Durante las últimas dos décadas, el Perú ha experimentado períodos de crecimiento económico notables, en gran medida gracias a la demanda externa de materias primas, minerales y productos agroindustriales. Estos avances han contribuido a reducir la tasa de pobreza del 50 al 20%, evidenciando una disminución temporal más que estructural. Sin embargo, tras la crisis sanitaria, se ha observado un aumento de la pobreza, situándose en torno al 40%, así como altos niveles de informalidad (80%), inseguridad alimentaria (afectando a 17 millones de peruanos) y brechas en infraestructura y servicios que, lejos de cerrarse, se amplían cada vez más. Esta situación representa un peligroso retraso para los avances logrados en términos de competitividad en general.

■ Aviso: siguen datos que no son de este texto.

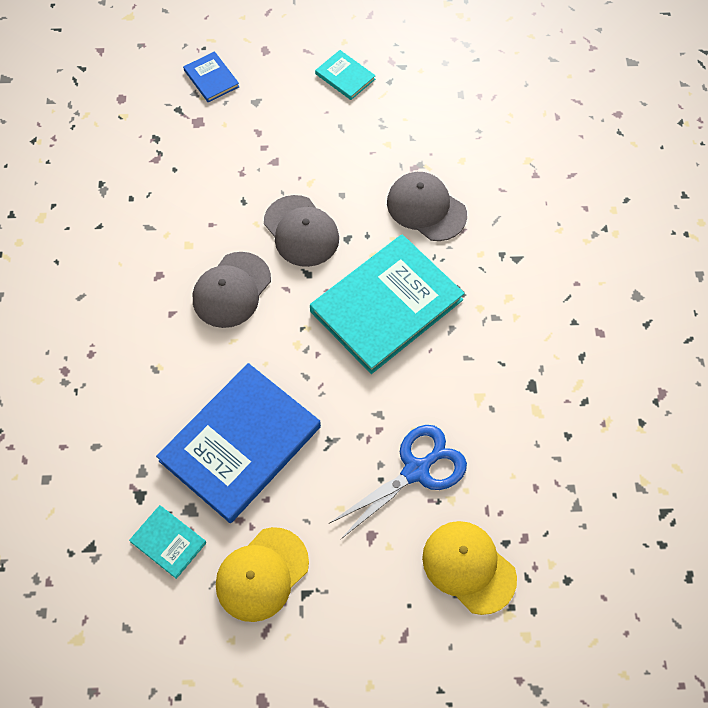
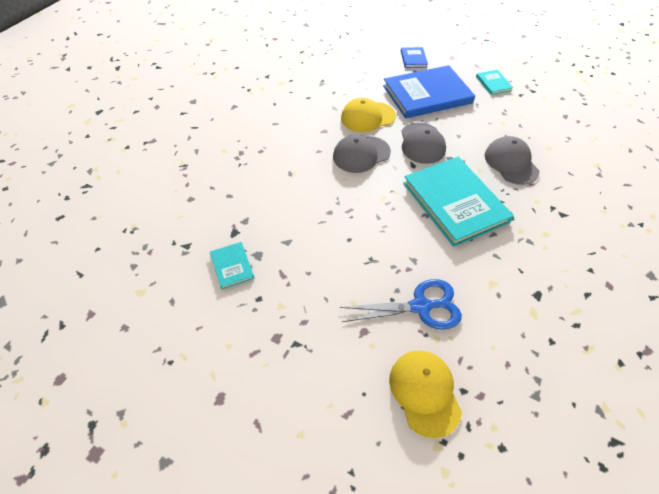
camera: 30 degrees right, 10 degrees down
(240, 444) = (313, 234): blue book -> blue book (427, 94)
(262, 574) = (275, 316): yellow cap -> yellow cap (367, 117)
(386, 305) = (454, 202): turquoise book -> turquoise book turned 75 degrees clockwise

La descentralización del Estado y la asignación creciente de recursos para este nuevo sistema, en lugar de impulsar el crecimiento y desarrollo, ha terminado convirtiéndose en oportunidades y espacios para la consolidación de uno de los mayores problemas persistentes en nuestra administración desde los tiempos de la república: la corrupción y la ineficiencia. Esto nos lleva a comprender que nos enfrentamos a una élite política, tecnocrática y empresarial que solo existen para saquear los fondos públicos, sin preocuparse por el presente y futuro de la sociedad.
El objetivo principal de este ensayo, basado en informes oficiales de organismos de control, judiciales y otras entidades públicas y privadas, es demostrar cómo la corrupción y la ineficiencia, arraigadas en el Estado, continúan intactas y muestran signos de crecimiento debido a la debilidad y, en muchas ocasiones, la complicidad de aquellos encargados de perseguir y castigar estos delitos. Estas problemáticas están erosionando los cimientos de nuestra sociedad, desestabilizando las instituciones estatales, debilitando el estado de derecho y generando dudas sobre la validez y utilidad de la democracia como forma de gobierno.